Transforming growth factor-beta 1 (TGF-beta 1) is strongly expressed during embryogenesis and in sites undergoing intense development and morphogenesis. Two receptor serine/threonine kinases (types I and II) have been identified as signal-transducing TGF-beta receptors. This study was undertaken to further explore the role of the distinct TGF-beta receptors during kidney development. The species-specific sequence information for the two T beta R-I, namely, activin receptor-like kinase-5 (ALK-5) and Tsk7L, in the rat was sought.
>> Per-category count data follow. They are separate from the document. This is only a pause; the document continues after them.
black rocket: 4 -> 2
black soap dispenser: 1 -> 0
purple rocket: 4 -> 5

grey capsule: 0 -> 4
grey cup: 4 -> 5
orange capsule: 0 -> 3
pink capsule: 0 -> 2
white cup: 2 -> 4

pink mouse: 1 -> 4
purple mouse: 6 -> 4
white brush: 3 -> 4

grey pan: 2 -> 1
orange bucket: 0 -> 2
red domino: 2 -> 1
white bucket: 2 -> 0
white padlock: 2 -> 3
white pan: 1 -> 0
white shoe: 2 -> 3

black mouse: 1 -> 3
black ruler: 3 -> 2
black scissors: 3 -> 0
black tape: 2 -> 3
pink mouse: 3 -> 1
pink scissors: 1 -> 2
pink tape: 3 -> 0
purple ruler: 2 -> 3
Two full-length T beta R-I cDNAs were cloned from a neonatal rat kidney and lung libraries, and sequencing revealed that they were the rat homologs of human ALK-5 and murine Tsk7L. Both types I and II TGF-beta receptors are expressed in the kidney as determined by Northern blot analysis. T beta R-II mRNA abundance was significantly greater in the neonatal rat kidney compared with the adult rat kidney. Similarly, ALK-5 mRNA was more highly expressed in the fetal and neonatal rat kidney than the adult rat kidney. In contrast, there was no significant difference in Tsk7L mRNA abundance among the fetal, neonatal, and adult rat kidney. Thus, based on these findings, both T beta R-II and ALK-5 are developmentally regulated in the kidney. Increased expression of T beta R-II and ALK-5 proteins in the developing kidney was confirmed by immunohistochemistry. Interestingly, the two TGF-beta receptors did not entirely colocalize, raising the intriguing possibility that other TGF-beta signaling receptors may be involved.